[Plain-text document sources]
....
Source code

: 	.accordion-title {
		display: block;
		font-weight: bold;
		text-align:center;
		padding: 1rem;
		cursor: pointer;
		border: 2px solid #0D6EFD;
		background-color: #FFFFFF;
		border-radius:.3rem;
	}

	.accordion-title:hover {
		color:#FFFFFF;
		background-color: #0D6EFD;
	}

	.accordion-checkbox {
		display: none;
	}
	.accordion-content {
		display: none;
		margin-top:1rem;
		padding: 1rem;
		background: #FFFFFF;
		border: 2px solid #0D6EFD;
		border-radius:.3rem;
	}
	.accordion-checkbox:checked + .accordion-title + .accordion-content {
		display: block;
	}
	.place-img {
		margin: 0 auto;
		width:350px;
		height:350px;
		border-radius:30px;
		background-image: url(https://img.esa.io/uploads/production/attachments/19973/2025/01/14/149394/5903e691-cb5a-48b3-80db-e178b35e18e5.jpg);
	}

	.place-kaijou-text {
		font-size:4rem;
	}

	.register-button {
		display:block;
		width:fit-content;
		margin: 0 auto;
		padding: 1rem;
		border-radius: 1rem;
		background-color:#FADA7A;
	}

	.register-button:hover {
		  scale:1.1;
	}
....
■ TASK DETAILS ■
Find every line in the items above that contains the string "button", and copy each of those lines.

■ THE ANSWER ■
	.register-button {
	.register-button:hover {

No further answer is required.